Giving Up The Commission
Published | Posted by Sarah McCormick
Giving Up The Commission
Originally published April 8, 2008 here.
Listing agents generally sign a exclusive listing contract with a seller (the “exclusive” contract is required for participation in the MLS as it binds the seller to pay a fee if the property sells during the contract period. Standard stuff). The fee is negotiated, but is often 6%; however in many cases, if the client is giving him repeat business, the listing agent will suggest or accept a lower fee.
The listing agent then publishes the listing, offering typically 3% of that total listing commission to a cooperating broker who procures a buyer for the property. (If the listing fee was 5.5%, for example, we’ll nearly always give the same “full fee” of 3% to the coop broker). It’s important to keep that “buy side” cooperating broker fee close to whatever the market is paying for the procuring/cooperating buyer’s broker. To whatever extent, some agents are disincentivized by a “less than market” fee. It’s easy to see what the market is paying, and it varies based on price range and region. Your listing agent can easily pull this data and show you. In Washington Park, a high priced area in Seattle, the typical “buy side” fee (we use SOC — sales office commission — as an acronym) is 2.5%. This implies the total commission might be 5% if the listing agent is offering a 50/50 split to the coop broker.
So there is the basic story. Listing agent (actually, his broker, but as a practical matter the seller works with an individual listing agent) has the contract with the seller for a commission. The contract is not with the buyer. If the seller’s co-worker, upon learning from the seller that they’re putting the house on the market, says “I’ll buy it!” then the listing agent should be elated with that. The contracted commission has already been agreed to, no matter who buys the house or whether or not they have an agent. Most sellers understand that. And when that co-worker offers a bit below asking price, the seller should negotiate with the buyer — not with their agent, with whom they ALREADY have a contact. After all, the listing agent has already put a lot of work into the property. The buyer may want the benefit of some savings, by not having their own agent. Let the buyer and seller negotiate over that sales price, and perhaps the seller and their agent can have the conversation about how much fee might be reasonably reduced to bring the parties together.
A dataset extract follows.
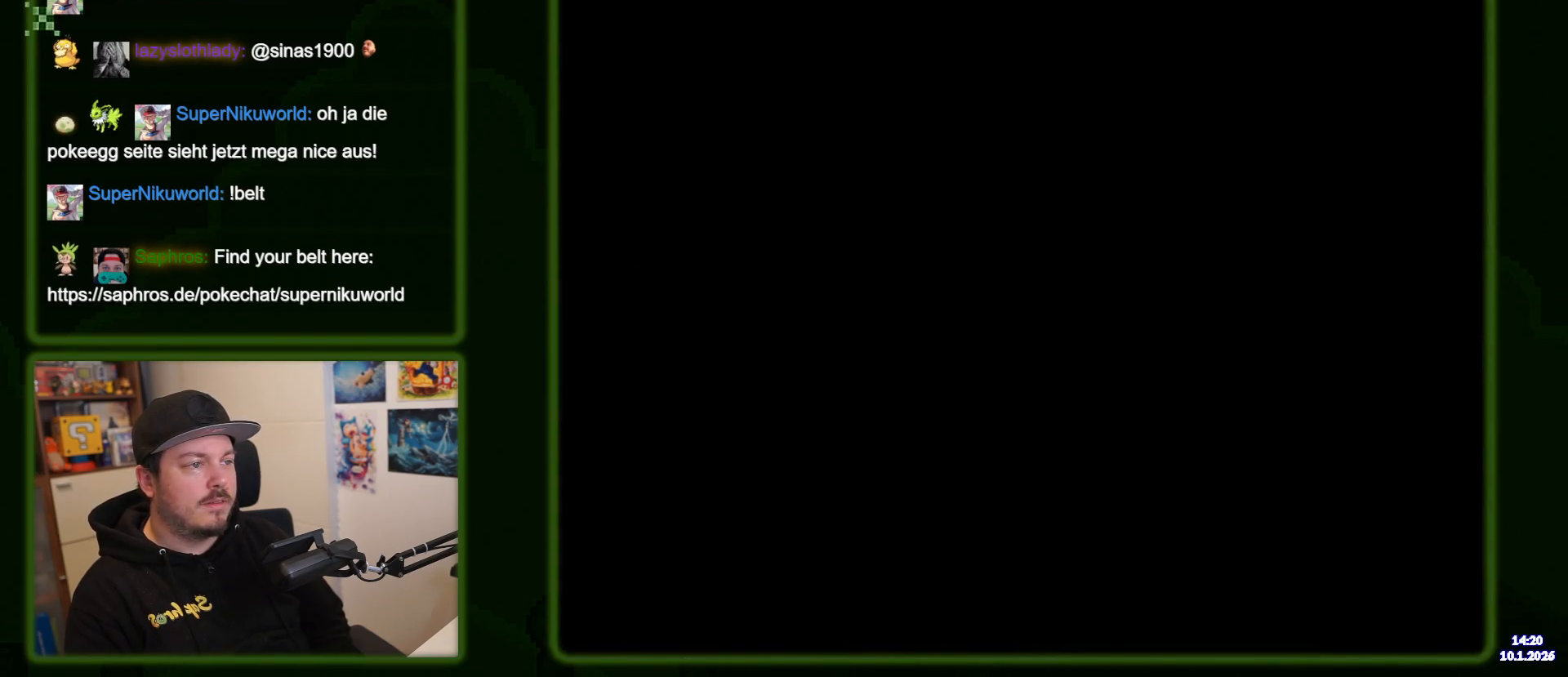
{"dt_ms": 500, "buttons": [], "events": []}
As a practical matter in this scenario, will the listing agent “throw in” some of that fee to make it work? Sure. Maybe. Depends. But it needs to be the agent’s decision, not the buyers. And not unilaterally the sellers. It’s a modification of a contract which requires mutual agreement. Of course, the buyer can certainly go to Redfin, or to his buddy, and get them to write it up and rebate as much of the SOC as they can get. That’s not the listing agent or the seller’s issue.
And there are other situations where I have voluntarily given back some of that negotiated fee. Most recently, we had a buyer balk at the 11th hour on a pending Greenlake listing that we had. Didn’t like the condition of the paint. Or the hardwoods. Of course, this was well past the inspection period, but he wanted $5,000 or he was going to default and walk from his $5,000 earnest money. While my seller was making a nice gain on this from when he bought in ’01 (selling for $500k, and had paid around $240k), I knew it would give him major gut burn to have to negotiate with this buyer. And I didn’t want to lose the buyer in this market, at that sales price. So I reduced my fee by the extortion amount ($5,000) and the thing closed smoothly. This was a seller I love, with whom we’d done maybe a half dozen deals in the past decade. So seller’s happy (I didn’t tell him about it for a few months, actually, to avoid any post-traumatic stress); buyer was happy (presumably); and I made a decision that I could live with, that no one asked me to make. And we have a closed sale.